■ **SUPPLIED RECORDS**:

▼

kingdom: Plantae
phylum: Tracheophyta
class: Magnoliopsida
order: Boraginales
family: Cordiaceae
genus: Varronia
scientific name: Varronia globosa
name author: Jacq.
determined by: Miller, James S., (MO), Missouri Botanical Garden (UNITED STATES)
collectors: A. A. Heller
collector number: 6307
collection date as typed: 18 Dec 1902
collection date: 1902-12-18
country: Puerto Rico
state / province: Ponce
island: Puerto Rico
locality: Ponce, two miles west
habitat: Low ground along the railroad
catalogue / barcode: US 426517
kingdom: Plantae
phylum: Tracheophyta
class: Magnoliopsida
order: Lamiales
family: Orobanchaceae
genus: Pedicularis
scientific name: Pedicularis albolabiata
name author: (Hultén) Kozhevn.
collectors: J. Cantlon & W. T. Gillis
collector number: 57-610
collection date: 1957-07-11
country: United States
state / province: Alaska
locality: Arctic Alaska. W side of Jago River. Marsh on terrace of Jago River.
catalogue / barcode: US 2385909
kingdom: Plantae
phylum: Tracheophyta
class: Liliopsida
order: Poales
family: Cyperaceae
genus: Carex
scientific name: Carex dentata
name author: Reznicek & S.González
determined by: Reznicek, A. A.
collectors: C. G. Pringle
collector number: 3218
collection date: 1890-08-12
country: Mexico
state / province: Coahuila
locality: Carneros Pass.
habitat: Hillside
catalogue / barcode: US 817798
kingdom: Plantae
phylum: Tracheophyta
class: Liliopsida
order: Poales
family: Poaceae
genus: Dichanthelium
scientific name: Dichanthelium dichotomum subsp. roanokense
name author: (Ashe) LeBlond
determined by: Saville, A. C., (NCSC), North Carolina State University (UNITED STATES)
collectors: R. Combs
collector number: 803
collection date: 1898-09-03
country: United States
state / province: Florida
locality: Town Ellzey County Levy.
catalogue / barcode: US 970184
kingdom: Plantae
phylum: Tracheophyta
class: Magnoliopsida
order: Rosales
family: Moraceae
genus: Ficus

▲

■ **YOUR INSTRUCTIONS**:
Present every line of all the rows above as a single numbered list, leaving out any blank lines.

■ **EXPECTED ANSWER**:
1. kingdom: Plantae
2. phylum: Tracheophyta
3. class: Magnoliopsida
4. order: Boraginales
5. family: Cordiaceae
6. genus: Varronia
7. scientific name: Varronia globosa
8. name author: Jacq.
9. determined by: Miller, James S., (MO), Missouri Botanical Garden (UNITED STATES)
10. collectors: A. A. Heller
11. collector number: 6307
12. collection date as typed: 18 Dec 1902
13. collection date: 1902-12-18
14. country: Puerto Rico
15. state / province: Ponce
16. island: Puerto Rico
17. locality: Ponce, two miles west
18. habitat: Low ground along the railroad
19. catalogue / barcode: US 426517
20. kingdom: Plantae
21. phylum: Tracheophyta
22. class: Magnoliopsida
23. order: Lamiales
24. family: Orobanchaceae
25. genus: Pedicularis
26. scientific name: Pedicularis albolabiata
27. name author: (Hultén) Kozhevn.
28. collectors: J. Cantlon & W. T. Gillis
29. collector number: 57-610
30. collection date: 1957-07-11
31. country: United States
32. state / province: Alaska
33. locality: Arctic Alaska. W side of Jago River. Marsh on terrace of Jago River.
34. catalogue / barcode: US 2385909
35. kingdom: Plantae
36. phylum: Tracheophyta
37. class: Liliopsida
38. order: Poales
39. family: Cyperaceae
40. genus: Carex
41. scientific name: Carex dentata
42. name author: Reznicek & S.González
43. determined by: Reznicek, A. A.
44. collectors: C. G. Pringle
45. collector number: 3218
46. collection date: 1890-08-12
47. country: Mexico
48. state / province: Coahuila
49. locality: Carneros Pass.
50. habitat: Hillside
51. catalogue / barcode: US 817798
52. kingdom: Plantae
53. phylum: Tracheophyta
54. class: Liliopsida
55. order: Poales
56. family: Poaceae
57. genus: Dichanthelium
58. scientific name: Dichanthelium dichotomum subsp. roanokense
59. name author: (Ashe) LeBlond
60. determined by: Saville, A. C., (NCSC), North Carolina State University (UNITED STATES)
61. collectors: R. Combs
62. collector number: 803
63. collection date: 1898-09-03
64. country: United States
65. state / province: Florida
66. locality: Town Ellzey County Levy.
67. catalogue / barcode: US 970184
68. kingdom: Plantae
69. phylum: Tracheophyta
70. class: Magnoliopsida
71. order: Rosales
72. family: Moraceae
73. genus: Ficus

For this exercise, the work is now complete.